▶ [Exercise objective] Retype every one of the rows below character for character, keeping each line on its own line with its spelling, capitalization and cut-off words unchanged.
= = = = =
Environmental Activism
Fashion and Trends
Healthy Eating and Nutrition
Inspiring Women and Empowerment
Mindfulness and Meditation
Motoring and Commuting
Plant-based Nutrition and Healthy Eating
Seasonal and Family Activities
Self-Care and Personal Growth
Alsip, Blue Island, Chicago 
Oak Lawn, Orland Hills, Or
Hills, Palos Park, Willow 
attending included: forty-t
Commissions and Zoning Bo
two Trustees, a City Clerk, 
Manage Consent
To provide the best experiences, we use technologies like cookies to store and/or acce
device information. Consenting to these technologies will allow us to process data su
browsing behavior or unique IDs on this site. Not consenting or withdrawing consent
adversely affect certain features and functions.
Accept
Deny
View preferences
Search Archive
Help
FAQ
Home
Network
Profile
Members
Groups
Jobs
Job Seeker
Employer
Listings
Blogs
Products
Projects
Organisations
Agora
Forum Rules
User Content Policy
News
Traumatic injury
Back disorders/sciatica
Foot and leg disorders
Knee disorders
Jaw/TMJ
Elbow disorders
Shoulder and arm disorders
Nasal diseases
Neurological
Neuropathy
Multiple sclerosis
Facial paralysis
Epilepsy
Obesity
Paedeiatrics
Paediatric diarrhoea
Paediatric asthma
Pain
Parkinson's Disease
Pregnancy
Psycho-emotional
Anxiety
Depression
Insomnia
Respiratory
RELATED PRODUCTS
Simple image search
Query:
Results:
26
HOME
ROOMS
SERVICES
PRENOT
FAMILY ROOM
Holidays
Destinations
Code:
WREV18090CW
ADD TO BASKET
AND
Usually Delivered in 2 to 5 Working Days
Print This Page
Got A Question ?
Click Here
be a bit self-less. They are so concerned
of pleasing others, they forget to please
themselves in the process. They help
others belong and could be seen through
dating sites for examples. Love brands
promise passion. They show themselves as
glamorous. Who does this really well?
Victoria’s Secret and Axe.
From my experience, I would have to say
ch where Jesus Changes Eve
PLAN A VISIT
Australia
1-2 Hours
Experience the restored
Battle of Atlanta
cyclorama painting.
= = = = =
▶ [Solution to this problem]
Environmental Activism
Fashion and Trends
Healthy Eating and Nutrition
Inspiring Women and Empowerment
Mindfulness and Meditation
Motoring and Commuting
Plant-based Nutrition and Healthy Eating
Seasonal and Family Activities
Self-Care and Personal Growth
Alsip, Blue Island, Chicago 
Oak Lawn, Orland Hills, Or
Hills, Palos Park, Willow 
attending included: forty-t
Commissions and Zoning Bo
two Trustees, a City Clerk, 
Manage Consent
To provide the best experiences, we use technologies like cookies to store and/or acce
device information. Consenting to these technologies will allow us to process data su
browsing behavior or unique IDs on this site. Not consenting or withdrawing consent
adversely affect certain features and functions.
Accept
Deny
View preferences
Search Archive
Help
FAQ
Home
Network
Profile
Members
Groups
Jobs
Job Seeker
Employer
Listings
Blogs
Products
Projects
Organisations
Agora
Forum Rules
User Content Policy
News
Traumatic injury
Back disorders/sciatica
Foot and leg disorders
Knee disorders
Jaw/TMJ
Elbow disorders
Shoulder and arm disorders
Nasal diseases
Neurological
Neuropathy
Multiple sclerosis
Facial paralysis
Epilepsy
Obesity
Paedeiatrics
Paediatric diarrhoea
Paediatric asthma
Pain
Parkinson's Disease
Pregnancy
Psycho-emotional
Anxiety
Depression
Insomnia
Respiratory
RELATED PRODUCTS
Simple image search
Query:
Results:
26
HOME
ROOMS
SERVICES
PRENOT
FAMILY ROOM
Holidays
Destinations
Code:
WREV18090CW
ADD TO BASKET
AND
Usually Delivered in 2 to 5 Working Days
Print This Page
Got A Question ?
Click Here
be a bit self-less. They are so concerned
of pleasing others, they forget to please
themselves in the process. They help
others belong and could be seen through
dating sites for examples. Love brands
promise passion. They show themselves as
glamorous. Who does this really well?
Victoria’s Secret and Axe.
From my experience, I would have to say
ch where Jesus Changes Eve
PLAN A VISIT
Australia
1-2 Hours
Experience the restored
Battle of Atlanta
cyclorama painting.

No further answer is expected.